Insgesamt arbeiten für Foxconn etwa 1,2 Millionen Menschen. Das Durchschnittsalter der gut 178.000 Arbeiter in den drei nun untersuchten Fabriken liegt dem Bericht zufolge bei gut 23 Jahren.

AP/Kin Cheung
Foxconn-Arbeiter bei der Produktion am Fließband
Ausweichen auf andere Länder möglich
Die jetzige Vereinbarung zwischen dem weltweit wertvollsten börsennotierten Konzern und Foxconn wird auch als erstes sichtbares Zeichen für die zunehmende Macht der chinesischen Arbeiter gesehen. Sie seien nun in der Lage, höhere Gehälter zu verlangen.
Allerdings gibt es auch eine Kehrseite der Medaille. Einige Firmen haben sich bereits von der Volksrepublik abgewandt und in anderen Ländern nach günstigeren Arbeitern gesucht. Auch Foxconn produziert nicht nur in China, sondern auch in Thailand, Brasilien und Tschechien.
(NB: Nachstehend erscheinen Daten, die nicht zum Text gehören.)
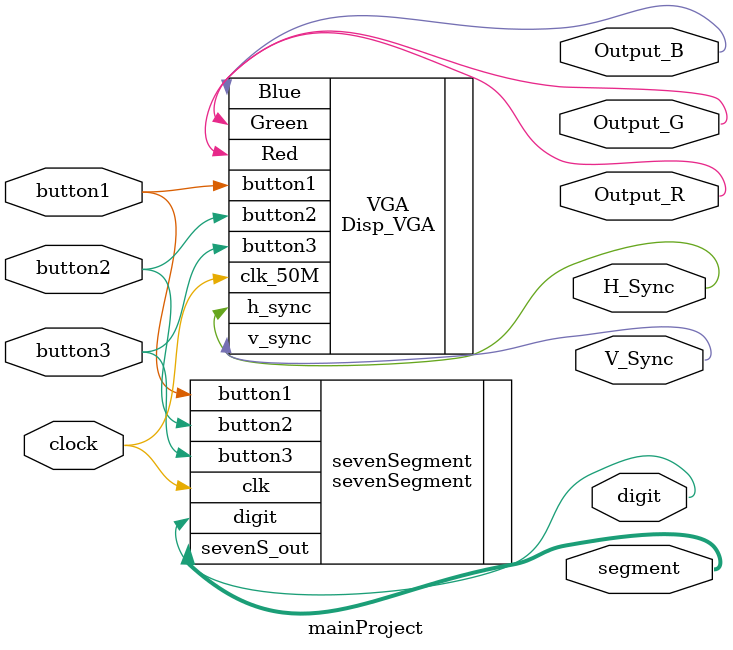
<source format=v>
module mainProject(
		input clock,    
		input button1,
		input button2,
		input button3,
        output H_Sync,         
        output Output_B,
        output Output_G, 
        output Output_R,         
        output V_Sync,
		output  digit,
		output [6:0] segment
);


Disp_VGA VGA(

    .clk_50M(clock),
	.button1(button1),
	.button2(button2),
	.button3(button3),
	.h_sync(H_Sync),
    .v_sync(V_Sync),
    .Red(Output_R),
    .Green(Output_G),
    .Blue(Output_B)
);
sevenSegment sevenSegment(

    .clk(clock),
	 .button1(button1),
	 .button2(button2),
	 .button3(button3),
	 .digit(digit),
	 .sevenS_out(segment)
);

endmodule 
</source>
Auch eine Abwälzung der Mehrkosten an den Kunden steht im Raum. HP-Chefin Meg Whitman hatte bereits im Februar gesagt, eine Erhöhung der Arbeitskosten bei Foxconn würde sich auf die gesamte Branche auswirken. HP müsse dann genau schauen, wie viel der Kostensteigerungen an die Kunden weitergereicht würden. Experten rechnen allerdings kaum mit Folgen für die Konsumenten, da Personalausgaben bei den meisten Technikprodukten nur einen geringen Kostenfaktor darstellen.